Не дожидаясь ответа, он с трудом, слегка даже покряхтев, поднялся из-за стола. Шаркая, пошёл к буфету, открыл скрипучую дверцу. Достал двухлитровую стеклянную банку с вареньем, две розетки. Пошаркал обратно к столу.

— Вкусное, кизиловое, — похвастался он. — К Октябрьской годовщине из Гори прислали. Попробуй. Очень полезно.

Да, подумал я. Дорого дали бы все газеты мира за фото русского диктатора за вечерним чаепитием.

Шлёпанцы, пузырящиеся на коленях синие треники. Футболка с изображением разрывающего цепи мускулистого пролетария и надписью «Сим победиши». А поверх футболки накинут знаменитый френч. Когда Коба стал открывать банку, френч поехал набок; Коба раздражённо дёрнул плечом, накидывая френч обратно, и едва не выронил крышку. Потом искоса поглядел на меня.

— Мешает, — застенчиво пояснил он. — А без него мёрзну.

— А котельную пошибче раскочегарить?

Он посмотрел на меня, как на идиота.

— Вся страна экономит, — сказал он. — А я тут жировать буду? Не буду, и другим не советую.

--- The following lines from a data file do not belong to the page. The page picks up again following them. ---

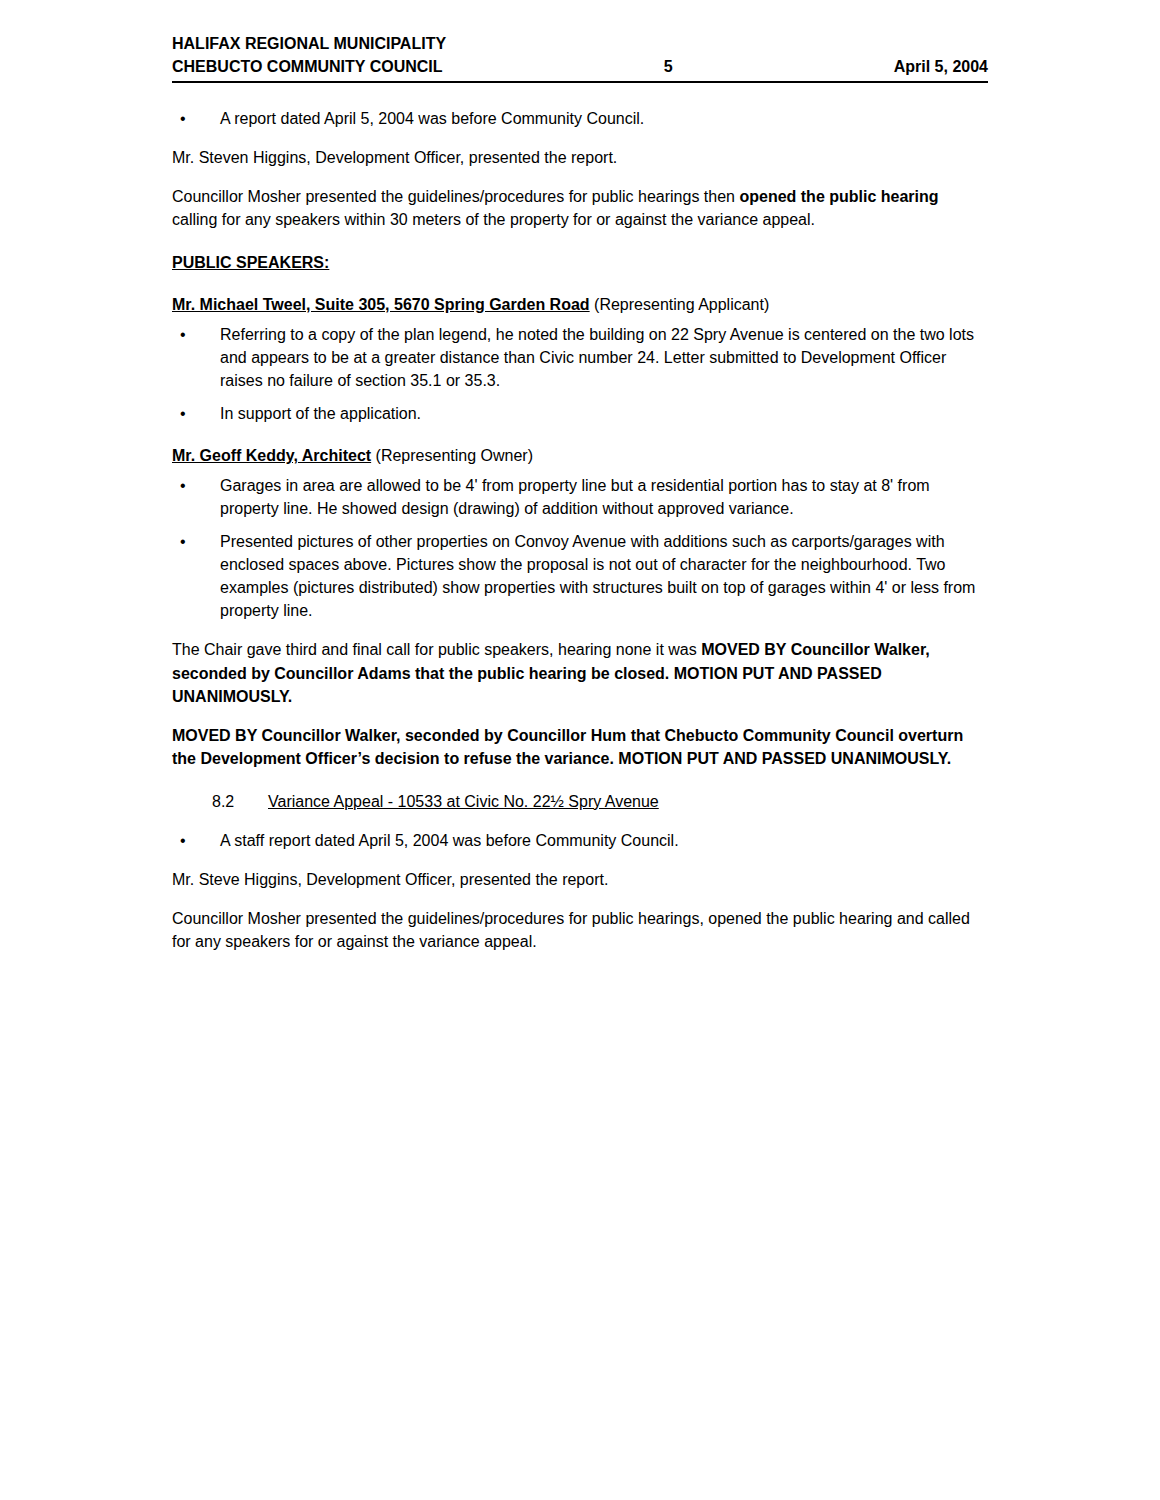HALIFAX REGIONAL MUNICIPALITY
CHEBUCTO COMMUNITY COUNCIL 5 April 5, 2004
• A report dated April 5, 2004 was before Community Council.
Mr. Steven Higgins, Development Officer, presented the report.
Councillor Mosher presented the guidelines/procedures for public hearings then opened the public hearing calling for any speakers within 30 meters of the property for or against the variance appeal.
PUBLIC SPEAKERS:
Mr. Michael Tweel, Suite 305, 5670 Spring Garden Road (Representing Applicant)
• Referring to a copy of the plan legend, he noted the building on 22 Spry Avenue is centered on the two lots and appears to be at a greater distance than Civic number 24. Letter submitted to Development Officer raises no failure of section 35.1 or 35.3.
• In support of the application.
Mr. Geoff Keddy, Architect (Representing Owner)
• Garages in area are allowed to be 4' from property line but a residential portion has to stay at 8' from property line. He showed design (drawing) of addition without approved variance.
• Presented pictures of other properties on Convoy Avenue with additions such as carports/garages with enclosed spaces above. Pictures show the proposal is not out of character for the neighbourhood. Two examples (pictures distributed) show properties with structures built on top of garages within 4' or less from property line.
The Chair gave third and final call for public speakers, hearing none it was MOVED BY Councillor Walker, seconded by Councillor Adams that the public hearing be closed. MOTION PUT AND PASSED UNANIMOUSLY.
MOVED BY Councillor Walker, seconded by Councillor Hum that Chebucto Community Council overturn the Development Officer’s decision to refuse the variance. MOTION PUT AND PASSED UNANIMOUSLY.
8.2 Variance Appeal - 10533 at Civic No. 22½ Spry Avenue
• A staff report dated April 5, 2004 was before Community Council.
Mr. Steve Higgins, Development Officer, presented the report.
Councillor Mosher presented the guidelines/procedures for public hearings, opened the public hearing and called for any speakers for or against the variance appeal.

— Некоторые жируют, — не удержался я.

Дрожащей ложечкой он заботливо положил мне варенья и двинул наполненную розетку ко мне. Пахнуло вкусным, терпким и живым. Только тогда он обронил:

— Всё в своё время.

За окном, отодвигая ночь куда-то на край Москвы, мерцала алыми кирпичами одна из башен кремлёвской стены. На шпиле, властно прорывая темноту, растопырясь едва не на пол-окна, горела тревожным и торжествующим светом рубиновая звезда. Она казалась массивной и веской, и стояла, будто вкопанная в чёрное небо; но, подумал я, даже настоящие звёзды, и впрямь, казалось бы, столетиями неподвижные, мчатся в пустоте с невообразимой скоростью, от чего-то удаляясь, к чему-то приближаясь…

— Ненавижу революции, — сказал Коба.

Я чуть со стула не свалился. Дожили, подумал я.

Почему-то вспомнилось, как нас в ночи вообще без единой звезды выгружали из вагонзаков на Туруханской пересылке. Перед пешим этапом надо было построиться, что-то не клеилось, нас пересчитывали по головам и раз, и два, и никак не сходились численность бумажная и численность живая; нас держали на режущем ветру полчаса, час… Напротив мёрз и молча терпел, помаленьку зверея, взвод охраны, но они хоть были в шинелях, а мы — в трепещущих арестантских робах. И тогда мы обнялись. Сколько осталось сил, обхватили деревенеющими руками хлипкие плечи друг друга — Коба, Мироныч, Серго, Слава, Зиновьев с Каменевым, уже тогда, при всём внешнем несходстве, чем-то похожие на Траляля и Труляля из «Алисы», Бухарчик, Ягода, я, Федька Ильин-Раскольников, самый знаменитый невозвращенец прошлого, тридцать восьмого, года, и все прочие, несть им числа, Трилиссеры и Шпигельгласы. И, давясь плотным, как ледовитая вода, туруханским ветром, перхая, задыхаясь, затянули «Возьмёмся за руки, друзья, чтоб не пропасть поодиночке…»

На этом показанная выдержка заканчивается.